### Gestellte Aufgabe
Fasse den Auszug über das Feuerschiff unten in genau zwei Sätzen zusammen.

Es ist ein bitterkalter Januarmorgen vor ziemlich genau einem Jahr im dänischen Helsingør. Eine leichte Schneedecke liegt über dem Hafengelände, von der Mole hängen Eiszapfen. Im ersten Tageslicht wird das Feuerschiff Nr. XVII „Gedser Rev“ aus dem Hafen bugsiert, um dann im Schlepp auf eine rund 300 Seemeilen lange Reise nach Hvide Sande geschickt zu werden. Das Zeitfenster ist trotz der Minustemperaturen perfekt gewählt : Es ist windstill, und auch für die nächsten Tage ist Flaute angesagt.

### Bereitgestellte Daten
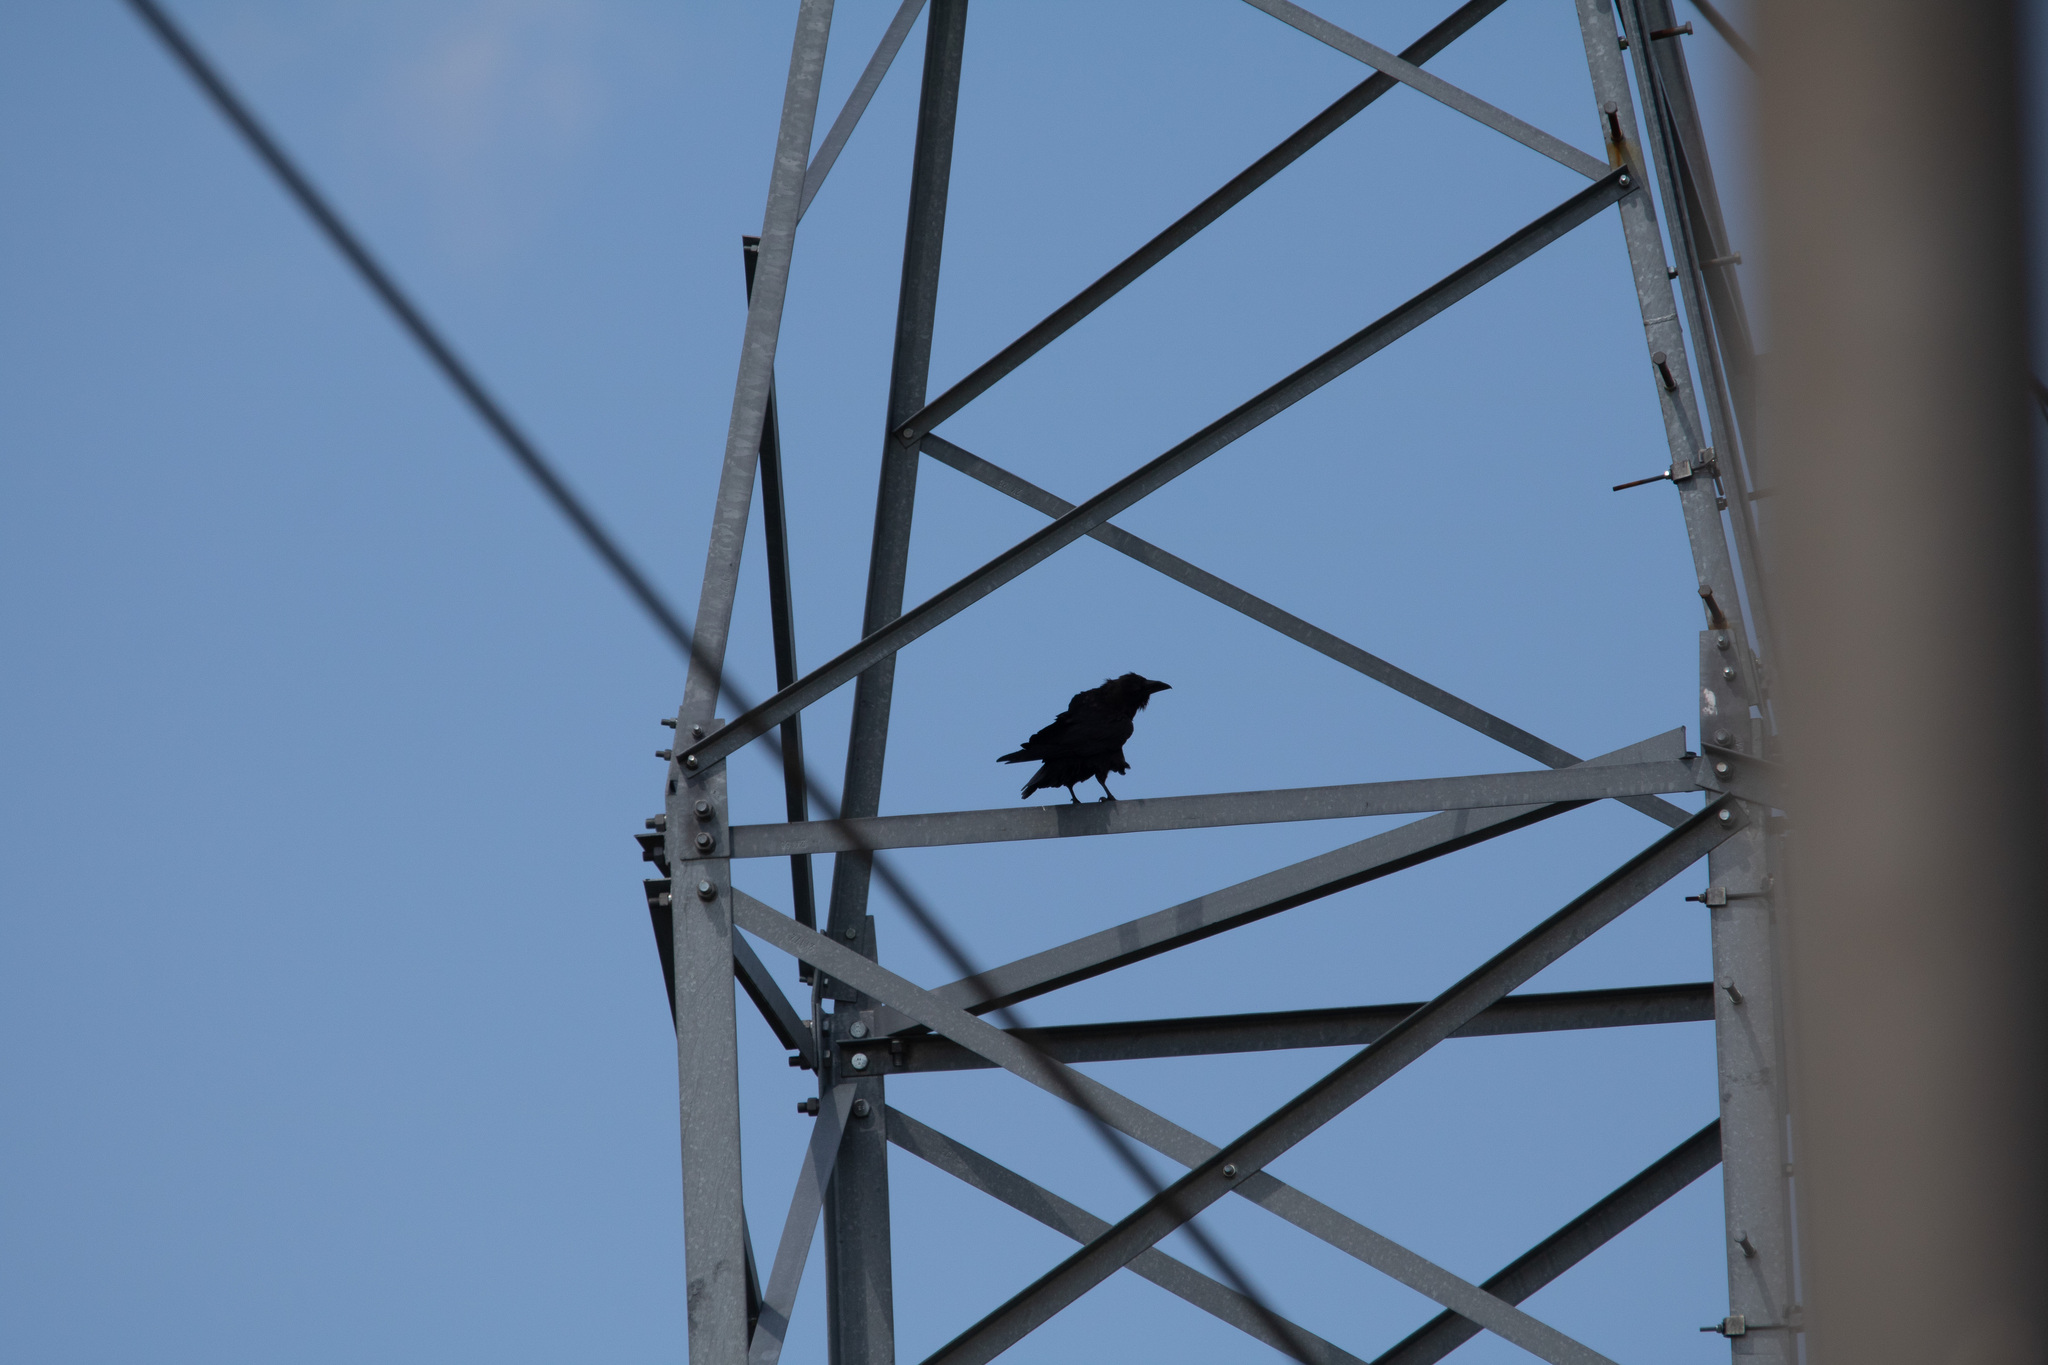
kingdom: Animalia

### Ergebnis
An einem bitterkalten Januarmorgen vor etwa einem Jahr wurde das Feuerschiff Nr. XVII „Gedser Rev“ im dänischen Helsingør aus dem Hafen bugsiert. Im Schlepp sollte es rund 300 Seemeilen nach Hvide Sande reisen, und trotz der Minustemperaturen war der Zeitpunkt wegen Windstille und angesagter Flaute perfekt gewählt.